Interpretable Reinforcement Learning for Continuous Action Environments
Extending DTPO for Continuous Action Spaces and Evaluating Competitiveness with RPO
M.Z. Kaptein (TU Delft - Electrical Engineering, Mathematics and Computer Science)
A. Lukina – Mentor (TU Delft - Algorithmics)
D.A. Vos – Mentor (TU Delft - Algorithmics)
L. Cavalcante Siebert – Graduation committee member (TU Delft - Interactive Intelligence)
More Info
expand_more
Other than for strictly personal use, it is not permitted to download, forward or distribute the text or part of it, without the consent of the author(s) and/or copyright holder(s), unless the work is under an open content license such as Creative Commons.
Abstract
This research addresses the challenge of interpretability in Reinforcement Learning (RL) for environments with continuous action spaces by extending the Decision Tree Policy Optimization (DTPO) algorithm, which was originally developed for discrete action spaces.

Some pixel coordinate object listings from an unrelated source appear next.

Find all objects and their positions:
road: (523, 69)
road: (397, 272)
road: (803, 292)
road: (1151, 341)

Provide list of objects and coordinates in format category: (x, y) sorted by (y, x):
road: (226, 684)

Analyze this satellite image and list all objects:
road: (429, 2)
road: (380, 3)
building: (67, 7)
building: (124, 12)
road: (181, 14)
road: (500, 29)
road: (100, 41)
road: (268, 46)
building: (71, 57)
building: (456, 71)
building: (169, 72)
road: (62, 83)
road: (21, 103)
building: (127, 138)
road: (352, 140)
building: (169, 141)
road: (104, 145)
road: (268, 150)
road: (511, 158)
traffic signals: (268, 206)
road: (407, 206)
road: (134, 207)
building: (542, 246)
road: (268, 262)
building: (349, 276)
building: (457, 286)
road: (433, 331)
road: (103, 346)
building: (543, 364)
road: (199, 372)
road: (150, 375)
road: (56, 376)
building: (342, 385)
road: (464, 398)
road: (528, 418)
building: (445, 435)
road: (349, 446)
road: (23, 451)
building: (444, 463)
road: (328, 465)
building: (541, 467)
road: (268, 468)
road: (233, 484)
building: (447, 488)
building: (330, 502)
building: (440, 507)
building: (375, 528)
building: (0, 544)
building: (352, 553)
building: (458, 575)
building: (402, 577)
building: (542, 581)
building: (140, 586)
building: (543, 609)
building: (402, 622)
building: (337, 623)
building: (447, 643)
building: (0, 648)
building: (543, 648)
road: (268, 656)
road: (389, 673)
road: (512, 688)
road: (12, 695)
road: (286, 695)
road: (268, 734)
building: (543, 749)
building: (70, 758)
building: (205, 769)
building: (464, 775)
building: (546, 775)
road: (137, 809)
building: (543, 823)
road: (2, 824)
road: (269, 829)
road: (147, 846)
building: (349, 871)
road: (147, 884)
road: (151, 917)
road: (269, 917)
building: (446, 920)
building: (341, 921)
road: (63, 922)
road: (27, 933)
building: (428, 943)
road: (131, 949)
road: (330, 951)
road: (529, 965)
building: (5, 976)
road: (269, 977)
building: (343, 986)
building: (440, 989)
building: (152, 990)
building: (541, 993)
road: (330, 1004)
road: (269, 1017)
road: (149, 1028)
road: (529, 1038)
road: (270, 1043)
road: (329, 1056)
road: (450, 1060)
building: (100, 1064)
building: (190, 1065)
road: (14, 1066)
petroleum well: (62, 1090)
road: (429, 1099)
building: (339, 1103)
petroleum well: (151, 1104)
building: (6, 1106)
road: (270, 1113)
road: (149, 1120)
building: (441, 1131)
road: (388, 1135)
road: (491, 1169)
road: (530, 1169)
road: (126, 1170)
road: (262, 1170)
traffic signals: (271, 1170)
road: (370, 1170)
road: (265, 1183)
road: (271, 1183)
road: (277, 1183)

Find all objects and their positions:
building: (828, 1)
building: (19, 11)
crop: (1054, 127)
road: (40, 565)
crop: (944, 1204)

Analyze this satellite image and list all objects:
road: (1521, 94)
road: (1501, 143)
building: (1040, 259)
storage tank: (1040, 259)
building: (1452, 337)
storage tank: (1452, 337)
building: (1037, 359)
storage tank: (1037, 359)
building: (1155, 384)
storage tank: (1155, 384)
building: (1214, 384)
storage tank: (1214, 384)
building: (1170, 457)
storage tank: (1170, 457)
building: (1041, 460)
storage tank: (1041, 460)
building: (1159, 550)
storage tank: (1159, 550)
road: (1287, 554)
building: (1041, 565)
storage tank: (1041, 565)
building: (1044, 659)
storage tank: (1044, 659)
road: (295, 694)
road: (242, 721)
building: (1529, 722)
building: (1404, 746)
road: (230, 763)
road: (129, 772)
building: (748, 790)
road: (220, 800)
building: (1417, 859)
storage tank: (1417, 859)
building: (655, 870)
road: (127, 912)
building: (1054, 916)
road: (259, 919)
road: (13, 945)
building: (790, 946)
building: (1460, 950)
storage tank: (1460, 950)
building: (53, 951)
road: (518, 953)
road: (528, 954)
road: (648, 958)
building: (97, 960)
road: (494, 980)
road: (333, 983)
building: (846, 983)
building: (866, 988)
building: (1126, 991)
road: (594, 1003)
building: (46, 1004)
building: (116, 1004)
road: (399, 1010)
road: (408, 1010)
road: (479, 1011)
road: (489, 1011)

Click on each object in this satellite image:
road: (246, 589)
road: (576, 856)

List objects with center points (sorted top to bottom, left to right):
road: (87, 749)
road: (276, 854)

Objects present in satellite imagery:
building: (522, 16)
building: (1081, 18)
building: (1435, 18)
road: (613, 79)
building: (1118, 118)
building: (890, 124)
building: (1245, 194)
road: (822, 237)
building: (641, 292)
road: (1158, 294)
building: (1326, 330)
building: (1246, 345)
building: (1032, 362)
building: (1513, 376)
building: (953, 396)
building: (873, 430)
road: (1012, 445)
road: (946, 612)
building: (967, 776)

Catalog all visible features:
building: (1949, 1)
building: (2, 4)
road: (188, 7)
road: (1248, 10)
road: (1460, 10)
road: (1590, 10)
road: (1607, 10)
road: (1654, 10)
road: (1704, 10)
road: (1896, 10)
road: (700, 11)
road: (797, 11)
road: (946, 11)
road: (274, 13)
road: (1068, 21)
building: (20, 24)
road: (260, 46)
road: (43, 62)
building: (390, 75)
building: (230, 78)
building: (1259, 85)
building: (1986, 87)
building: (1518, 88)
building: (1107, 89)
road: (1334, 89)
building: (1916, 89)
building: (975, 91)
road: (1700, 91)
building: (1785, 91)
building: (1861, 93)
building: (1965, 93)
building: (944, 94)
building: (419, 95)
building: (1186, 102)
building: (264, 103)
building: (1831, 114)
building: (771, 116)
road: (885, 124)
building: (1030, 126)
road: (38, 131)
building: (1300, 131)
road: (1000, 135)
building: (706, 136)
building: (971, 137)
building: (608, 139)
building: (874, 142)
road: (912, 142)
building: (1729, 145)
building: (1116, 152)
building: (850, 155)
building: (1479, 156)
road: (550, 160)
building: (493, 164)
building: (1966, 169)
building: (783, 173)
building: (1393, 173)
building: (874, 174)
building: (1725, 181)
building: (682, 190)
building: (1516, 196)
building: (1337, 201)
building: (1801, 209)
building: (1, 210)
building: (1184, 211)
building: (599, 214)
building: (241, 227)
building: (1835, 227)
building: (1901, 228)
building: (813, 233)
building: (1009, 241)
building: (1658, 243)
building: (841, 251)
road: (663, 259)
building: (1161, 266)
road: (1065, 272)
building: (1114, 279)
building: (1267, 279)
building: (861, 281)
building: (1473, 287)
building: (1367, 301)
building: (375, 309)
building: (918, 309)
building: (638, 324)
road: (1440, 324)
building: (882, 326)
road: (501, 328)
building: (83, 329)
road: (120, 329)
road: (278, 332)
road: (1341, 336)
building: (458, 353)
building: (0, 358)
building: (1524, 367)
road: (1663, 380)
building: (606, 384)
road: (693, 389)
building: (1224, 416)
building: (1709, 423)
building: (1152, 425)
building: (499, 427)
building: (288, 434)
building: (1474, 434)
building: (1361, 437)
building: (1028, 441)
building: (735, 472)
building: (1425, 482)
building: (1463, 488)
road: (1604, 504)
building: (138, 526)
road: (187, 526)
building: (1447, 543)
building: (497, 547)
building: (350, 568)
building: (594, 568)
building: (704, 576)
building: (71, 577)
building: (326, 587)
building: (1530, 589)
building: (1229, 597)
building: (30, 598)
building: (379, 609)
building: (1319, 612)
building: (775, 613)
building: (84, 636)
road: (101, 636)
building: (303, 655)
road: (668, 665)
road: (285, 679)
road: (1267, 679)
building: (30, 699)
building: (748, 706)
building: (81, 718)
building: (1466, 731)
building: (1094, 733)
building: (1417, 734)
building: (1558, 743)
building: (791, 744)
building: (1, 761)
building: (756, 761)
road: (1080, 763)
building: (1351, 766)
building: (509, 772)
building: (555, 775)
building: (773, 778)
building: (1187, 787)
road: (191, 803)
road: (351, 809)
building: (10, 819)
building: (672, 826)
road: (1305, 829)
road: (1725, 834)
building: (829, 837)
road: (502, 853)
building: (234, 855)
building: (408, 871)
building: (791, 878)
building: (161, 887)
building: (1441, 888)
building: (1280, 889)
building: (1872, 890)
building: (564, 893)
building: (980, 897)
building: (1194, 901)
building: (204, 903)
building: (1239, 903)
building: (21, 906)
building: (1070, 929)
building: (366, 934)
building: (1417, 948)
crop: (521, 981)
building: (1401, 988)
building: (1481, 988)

Unlike deep RL methods such as Proximal Policy Optimization (PPO), which are effective but difficult to interpret, DTPO offers transparent rule-based policies. We propose a continuous-action variant of the DTPO algorithm, DTPO-c, which allows decision trees to output Gaussian distribution parameters while maintaining interpretability. Our experiments on the Pendulum-v1 environment show that DTPO-c can achieve performance comparable to Robust Policy Optimization (RPO), although it requires more computational effort. Additionally, we investigate the impact of discretizing continuous actions and find that increasing action resolution does not always lead to improved performance, likely due to limited model capacity. These results confirm the feasibility of interpretable RL in continuous environments, making it suitable for applications where understanding and trusting the behavior of the model is important.